Gawain is a mix of fantasy and historical fiction, mixing in some traditional legends with more realistic history.  It’s by far the shortest of my books, weighing in at barely 105k words, and has a bit of a pacier feel to it.

That sounds quite a volume to me!

We’re following Gawain when he’s at the tender (and predictably unwise) age of sixteen, a young lad with two warlike older brothers growing up in the household of a semi-retired warrior king.  As you can imagine, he’s rather keen on getting some warrior reputation for himself, and impressing a certain pretty girl whenever he can.  This attitude takes him into conflict with a mysterious green-clad stranger at the feast of Beltane, and things only escalate from there.
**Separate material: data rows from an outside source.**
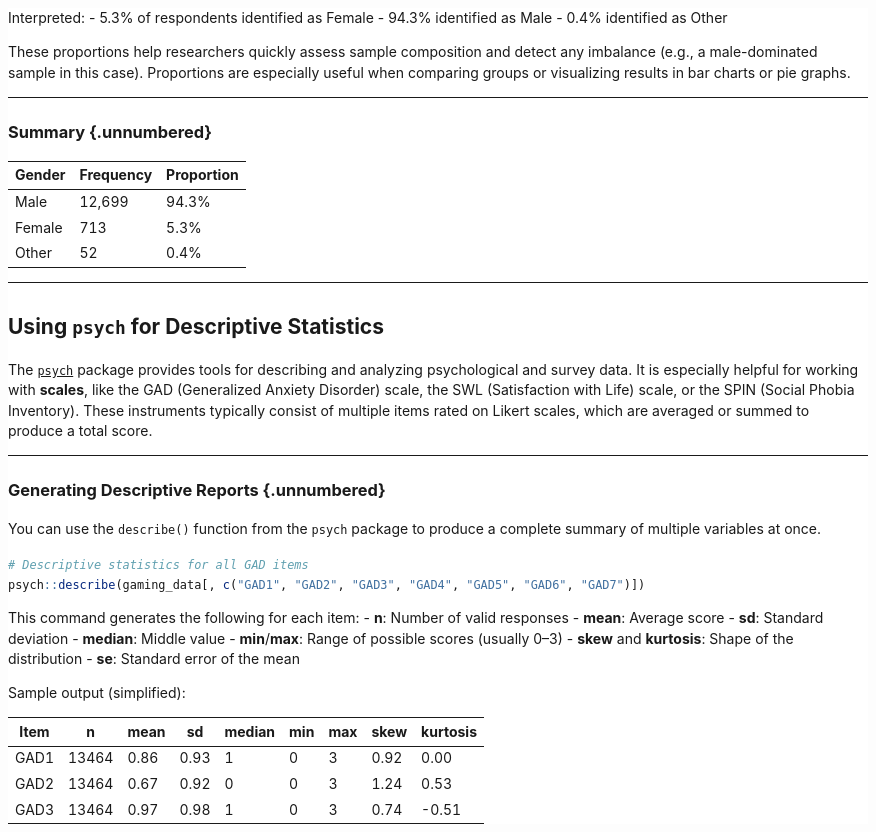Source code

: Interpreted: - 5.3% of respondents identified as Female - 94.3% identified as Male - 0.4% identified as Other

These proportions help researchers quickly assess sample composition and detect any imbalance (e.g., a male-dominated sample in this case). Proportions are especially useful when comparing groups or visualizing results in bar charts or pie graphs.

------------------------------------------------------------------------

### Summary {.unnumbered}

| Gender | Frequency | Proportion |
|--------|-----------|------------|
| Male   | 12,699    | 94.3%      |
| Female | 713       | 5.3%       |
| Other  | 52        | 0.4%       |

------------------------------------------------------------------------

## Using `psych` for Descriptive Statistics

The [`psych`](https://cran.r-project.org/web/packages/psych/) package provides tools for describing and analyzing psychological and survey data. It is especially helpful for working with **scales**, like the GAD (Generalized Anxiety Disorder) scale, the SWL (Satisfaction with Life) scale, or the SPIN (Social Phobia Inventory). These instruments typically consist of multiple items rated on Likert scales, which are averaged or summed to produce a total score.

------------------------------------------------------------------------

### **Generating Descriptive Reports** {.unnumbered}

You can use the `describe()` function from the `psych` package to produce a complete summary of multiple variables at once.

``` r
# Descriptive statistics for all GAD items
psych::describe(gaming_data[, c("GAD1", "GAD2", "GAD3", "GAD4", "GAD5", "GAD6", "GAD7")])
```

This command generates the following for each item: - **n**: Number of valid responses - **mean**: Average score - **sd**: Standard deviation - **median**: Middle value - **min**/**max**: Range of possible scores (usually 0–3) - **skew** and **kurtosis**: Shape of the distribution - **se**: Standard error of the mean

Sample output (simplified):

| Item | n     | mean | sd   | median | min | max | skew | kurtosis |
|------|-------|------|------|--------|-----|-----|------|----------|
| GAD1 | 13464 | 0.86 | 0.93 | 1      | 0   | 3   | 0.92 | 0.00     |
| GAD2 | 13464 | 0.67 | 0.92 | 0      | 0   | 3   | 1.24 | 0.53     |
| GAD3 | 13464 | 0.97 | 0.98 | 1      | 0   | 3   | 0.74 | -0.51    |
Tantalising! And how is Gawain being received?

A few rather nice quotes from reviewers describe it thus:

‘The cast of characters in this book were funny and they seemed authentic. Gawain’s comrades were equally lacking in sense when it came to decisions’

Bookphenomena

‘The battle scenes are superb. They’re so well described and exciting, and I can really picture what’s happening. Unsurprisingly, not everyone is safe!’

Krakentoagoodbook

‘I thoroughly enjoyed the story especially as it picked up towards the end, and it ended in a twist that I did not see coming’

Eryn Oliver

I bet you’re delighted with those responses to Gawain. What else have you brought along and why have you brought it?
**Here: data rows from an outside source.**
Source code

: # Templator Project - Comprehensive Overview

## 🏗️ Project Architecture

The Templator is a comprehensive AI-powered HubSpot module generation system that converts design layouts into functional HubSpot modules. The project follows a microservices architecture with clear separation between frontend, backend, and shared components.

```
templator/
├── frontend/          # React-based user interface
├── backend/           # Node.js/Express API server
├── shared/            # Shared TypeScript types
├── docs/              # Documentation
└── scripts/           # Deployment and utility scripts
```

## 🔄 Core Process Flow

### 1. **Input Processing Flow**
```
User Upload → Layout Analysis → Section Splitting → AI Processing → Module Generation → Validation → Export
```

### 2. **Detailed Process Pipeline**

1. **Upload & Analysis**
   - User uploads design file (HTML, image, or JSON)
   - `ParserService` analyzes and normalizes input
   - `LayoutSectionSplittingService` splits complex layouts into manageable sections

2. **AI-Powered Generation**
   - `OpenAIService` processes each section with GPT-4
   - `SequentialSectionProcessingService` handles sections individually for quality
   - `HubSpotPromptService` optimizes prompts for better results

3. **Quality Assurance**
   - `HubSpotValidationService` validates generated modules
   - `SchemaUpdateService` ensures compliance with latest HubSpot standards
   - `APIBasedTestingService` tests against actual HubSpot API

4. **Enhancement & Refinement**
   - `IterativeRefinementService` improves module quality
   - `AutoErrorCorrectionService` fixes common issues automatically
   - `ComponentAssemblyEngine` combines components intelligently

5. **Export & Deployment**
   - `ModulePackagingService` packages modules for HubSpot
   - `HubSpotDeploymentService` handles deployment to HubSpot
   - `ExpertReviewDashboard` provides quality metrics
I have my traditional snack of dark chocolate cranberries (I may have a problem!), the delightful music of Queen in the background, and beside me as ever is one of my faithful swords.  Within reach is my hand-and-a-half sword, the same one which, many years ago, I used to cut my wedding cake.

My goodness James, how did I not know about chocolate cranberries!
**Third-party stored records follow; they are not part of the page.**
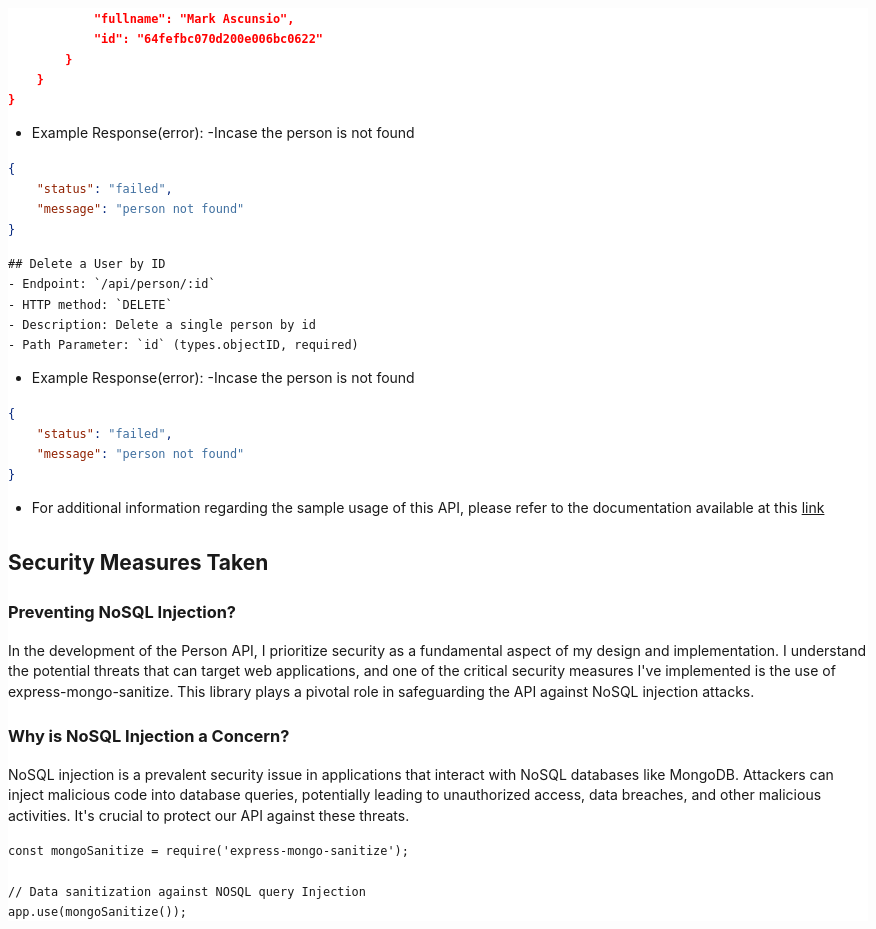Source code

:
 ```json
            "fullname": "Mark Ascunsio",
            "id": "64fefbc070d200e006bc0622"
        }
    }
}
```
- Example Response(error): -Incase the person is not found
```json
{
    "status": "failed",
    "message": "person not found"
}
```
```
## Delete a User by ID
- Endpoint: `/api/person/:id`
- HTTP method: `DELETE`
- Description: Delete a single person by id
- Path Parameter: `id` (types.objectID, required)
```
- Example Response(error): -Incase the person is not found
```json
{
    "status": "failed",
    "message": "person not found"
}
```
- For additional information regarding the sample usage of this API, please refer to the documentation available at this [link](https://documenter.getpostman.com/view/24111452/2s9YC2yYe3)

##  Security Measures Taken
### Preventing NoSQL Injection?
In the development of the Person API, I prioritize security as a fundamental aspect of my design and implementation. I understand the potential threats that can target web applications, and one of the critical security measures I've implemented is the use of express-mongo-sanitize. This library plays a pivotal role in safeguarding the API against NoSQL injection attacks.

### Why is NoSQL Injection a Concern?

NoSQL injection is a prevalent security issue in applications that interact with NoSQL databases like MongoDB. Attackers can inject malicious code into database queries, potentially leading to unauthorized access, data breaches, and other malicious activities. It's crucial to protect our API against these threats.

```
const mongoSanitize = require('express-mongo-sanitize');

// Data sanitization against NOSQL query Injection
app.use(mongoSanitize());

```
Thanks so much for staying in with me to introduce Gawain. You share out some of those cranberries and I’ll give Linda’s Book Bag readers a few more details about Gawain:

Gawain

Gawain is the first book of the new series by JP Harker, author of Caledon Saga. Gawain follows the early lives of Arthur’s knights and the eventual formation of Camelot. Fast-paced, historically grounded re-imagining of Arthurian myth, it is focusing on a flawed hero and a sympathetic antagonist. It takes place in a semi-fantasized Dark Age Britain. Here, Romanized nations clash with each other, with the remnants of the Celtic peoples, and with the slowly encroaching Saxons.

In this book a young Gawain is embarking on his first test as a future warrior of Camelot. After accepting his challenge at the Beltane feast, Gawain defies his father to travel north and face this new enemy, unaware that the Picts are massing for an attack on his father’s kingdom. Leading them is Mhari, a tribal chief with her own goals and dreams for the north. The courage and morality of both characters is challenged, culminating in a final conflict where Gawain inadvertently proves his worth to a disguised Merlin. Themes include religion (the mixed Christian and Pagan world), temptation versus nobility, and sexual morality.

Published on 28th May 2021, Gawain is available for purchase here.

About JP Harker

JP Harker is the pen-name of James Thomas, a mild-mannered hospital clerk and martial arts instructor from Glamorgan, South Wales. Having studied archaeology at university, specializing in Roman Britain, James first tried his hand at writing historical and fantasy fiction as a student, involving a lot of trial and error. In 2014 he started taking writing seriously and began work on a fantasy world, which led to the creation of the Caledon Saga. Gawain is the first book of his new series, following the early lives of Arthur’s knights and the eventual formation of Camelot.